** SUPPLIED MATERIAL follows **

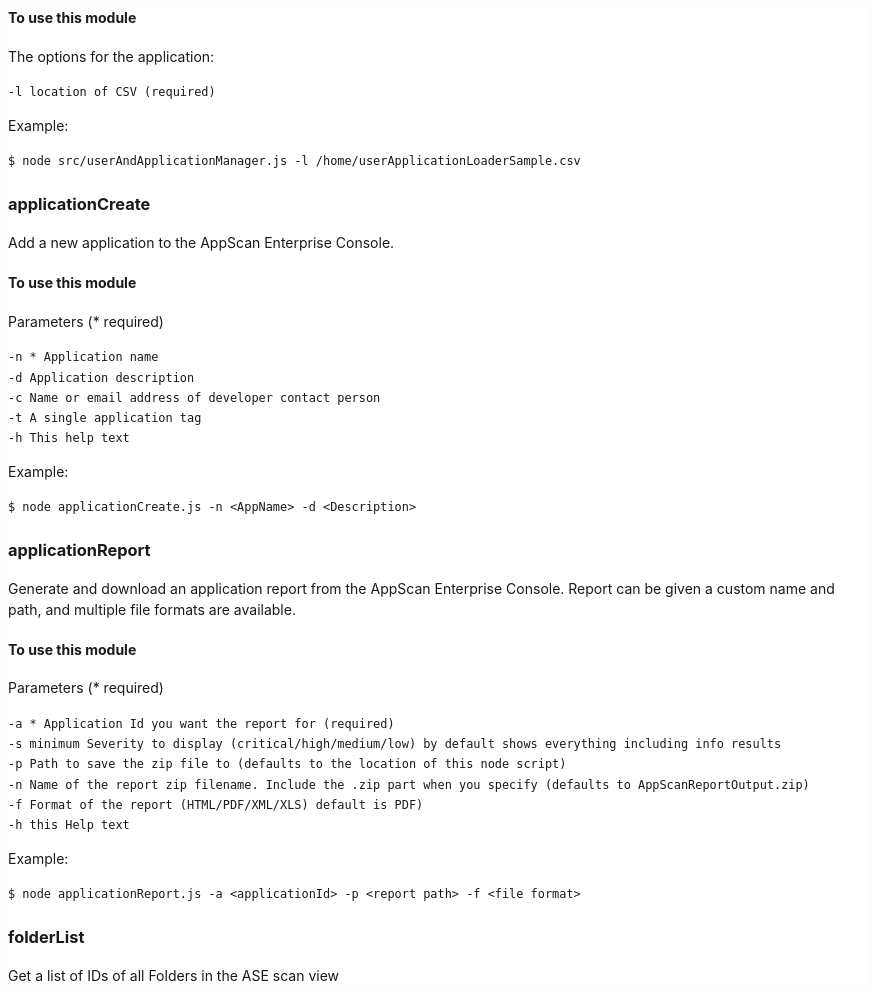 #### To use this module
The options for the application:

    -l location of CSV (required)

Example:

    $ node src/userAndApplicationManager.js -l /home/userApplicationLoaderSample.csv



### applicationCreate
Add a new application to the AppScan Enterprise Console.


#### To use this module
Parameters (* required)

    -n * Application name
    -d Application description
    -c Name or email address of developer contact person
    -t A single application tag
    -h This help text

Example:

    $ node applicationCreate.js -n <AppName> -d <Description>






### applicationReport
Generate and download an application report from the AppScan Enterprise Console. Report can be given a custom name and path, and multiple file formats are available.


#### To use this module
Parameters (* required)

    -a * Application Id you want the report for (required)
    -s minimum Severity to display (critical/high/medium/low) by default shows everything including info results
    -p Path to save the zip file to (defaults to the location of this node script)
    -n Name of the report zip filename. Include the .zip part when you specify (defaults to AppScanReportOutput.zip)
    -f Format of the report (HTML/PDF/XML/XLS) default is PDF)
    -h this Help text

Example:

    $ node applicationReport.js -a <applicationId> -p <report path> -f <file format>





### folderList
Get a list of IDs of all Folders in the ASE scan view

** End of SUPPLIED MATERIAL **

**EXERCISE OBJECTIVE**
Print exactly the lines of the listing above starting at the line containing "-n * Application name" and ending at the line containing "-a * Application", both included.

**SOLUTION TO THIS TASK**
    -n * Application name
    -d Application description
    -c Name or email address of developer contact person
    -t A single application tag
    -h This help text

Example:

    $ node applicationCreate.js -n <AppName> -d <Description>






### applicationReport
Generate and download an application report from the AppScan Enterprise Console. Report can be given a custom name and path, and multiple file formats are available.


#### To use this module
Parameters (* required)

    -a * Application Id you want the report for (required)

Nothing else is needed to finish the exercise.